The Superbowl. The World Series. The NCAA Final Four "March Madness" basketball tournament. These are some of the biggest events in the world, let alone in the United States. But the above take place in different locations each year depending on which teams are playing or which city is hosting. There are some sports events, however, that define a city or region, creating awesome annual opportunities for fans to devise a sporty travel itinerary. If you're a fan of car racing, tennis, horse racing, golf, cycling, running, or surfing, read on...
NASCAR fans flock to Daytona International Speedway on the last Sunday in February for the Daytona 500, considered the most prestigious stock car race in the world. The race is 500 miles, which requires 200 laps around the 2.5-mile Daytona International Speedway loop. An entire tourism industry has built up around the Daytona 500 by virtue of the fact that it takes place in Florida in February.
Played at the Augusta National Golf Club since 1933, the Masters golf tournament is one of the most important men's professional golfing championships. Played during the first week of April, the Masters signals the first gasp of summer for golfers and golf enthusiasts. The winner of the Masters traditionally receives a green jacket to wear following his victory.
Note that the Masters tournament is as competitive off the course as it is on. Potential spectators must begin applying for Masters tickets as early as 11 months in advance.
Held every year on Patriots' Day—the third Monday of April—since 1897, the Boston Marathon is the world's oldest annual marathon race. The race attracts top male and female runners from across the world but is also open to amateurs. The 100th running of the Boston Marathon set a world record for the number of participants, which included 38,708 entrants, 36,748 starters, and 35,868 finishers. In addition to the many runners, the race also sees as many as 500,000 spectators line the route, which meanders past many of Boston's top attractions.
Triple Crown Horse Racing
The Kentucky Derby, the Preakness Stakes, and the Belmont Stakes make up the three horse races of the Triple Crown. In order to win the "Triple Crown," a horse must win all three races. This has only happened 12 times in history; the last time was in 2015.
The first and most illustrious of the races is the Kentucky Derby, which takes place on the first Saturday in May at Churchill Downs in Louisville, Kentucky.

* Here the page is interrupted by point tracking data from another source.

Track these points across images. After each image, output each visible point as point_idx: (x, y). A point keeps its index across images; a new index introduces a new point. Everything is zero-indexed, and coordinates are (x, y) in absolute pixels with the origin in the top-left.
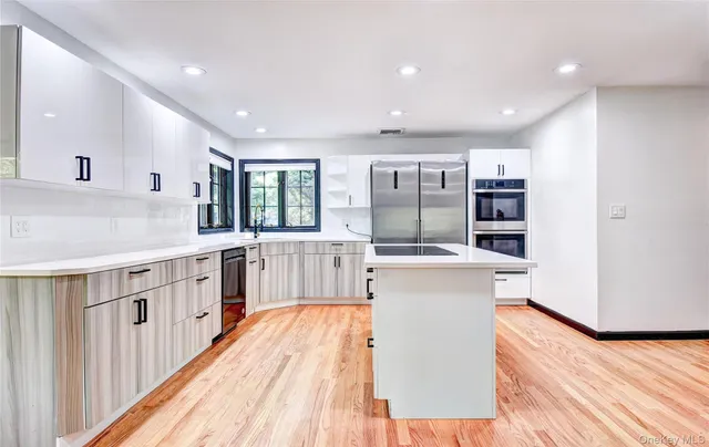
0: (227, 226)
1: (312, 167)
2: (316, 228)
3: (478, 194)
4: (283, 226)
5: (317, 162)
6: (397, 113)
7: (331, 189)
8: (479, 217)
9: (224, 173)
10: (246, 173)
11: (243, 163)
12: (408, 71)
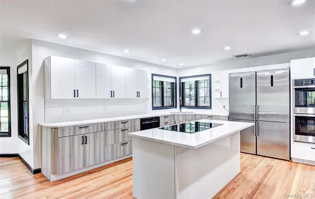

The Preakness Stakes is held in Baltimore, Maryland at the Pimlico Racetrack on the third Saturday in May. Belmont Park in Elmont, New York, hosts the Belmont Stakes, which takes place three weeks after the Preakness and five weeks after the Kentucky Derby.
With permanent seating capacity for 257,000 fans, the Indianapolis Motor Speedway, in Indianapolis, Indiana, is the largest spectator sporting facility in the world and hosts one of car racing's most famous races—the Indianapolis 500. The Indy 500 takes place on Memorial Day Weekend each year and features 33 starting IndyCars racing around a 2.5-mile oval circuit for 200 laps. The winner typically drinks milk after his victory and collects one of the single biggest monetary prizes in sports, around $2.5 million or more.
AmGen Tour of California
While the route changes yearly, the one week, 750-mile AmGen Tour of California is your best chance to see world-class cyclists riding through the cities and along the coasts of California. The Tour of California doesn't have a long history, going on only since 2006, but it has begun to attract thousands of cycling spectators who may have otherwise traveled to Europe for the Tour de France or the Giro d'Italia.
U.S. Open of Surfing
A chance to see some of the world's top surfers ride impossible waves is what the U.S. Open of Surfing in Huntington, Beach, California, is all about. Each year, hundreds of thousands of sun and surf lovers gather on 14 acres of beachfront south of the Huntington Beach pier to watch professional men and women surfers compete for bragging rights and a purse of up to $310,000. The surfing tournament has blossomed over the years to include competitions for skateboarders and BMX riders and spectators will also find music, vendors, and tons of California-style fun.
The final Grand Slam tennis tournament of the season, the U.S. Open is played on the hard courts at Flushing Meadows-Corona Park, in Queens, New York. The finals of the U.S. Open take place on the central court, named Arthur Ashe Stadium, after the American tennis great. But your best chance to see some of the biggest stars in men's and women's professional tennis is early on in the tournament when matches are played at the various, more intimate satellite courts of Flushing Meadows. The two-week tournament takes place at the end of August/beginning of September with the Labor Day weekend falling in the middle of the tournament, making it an ideal sporting event around which to plan a visit to New York City.
Although not as old as the Boston Marathon, the New York City Marathon is one of the most popular running races in the world, attracting annually approximately 35,000 runners. One of the biggest draws for participants in the NYC Marathon is the chance to run across or past icons of the Manhattan cityscape and through all five boroughs. Spectators get a thrill from watching the runners, too.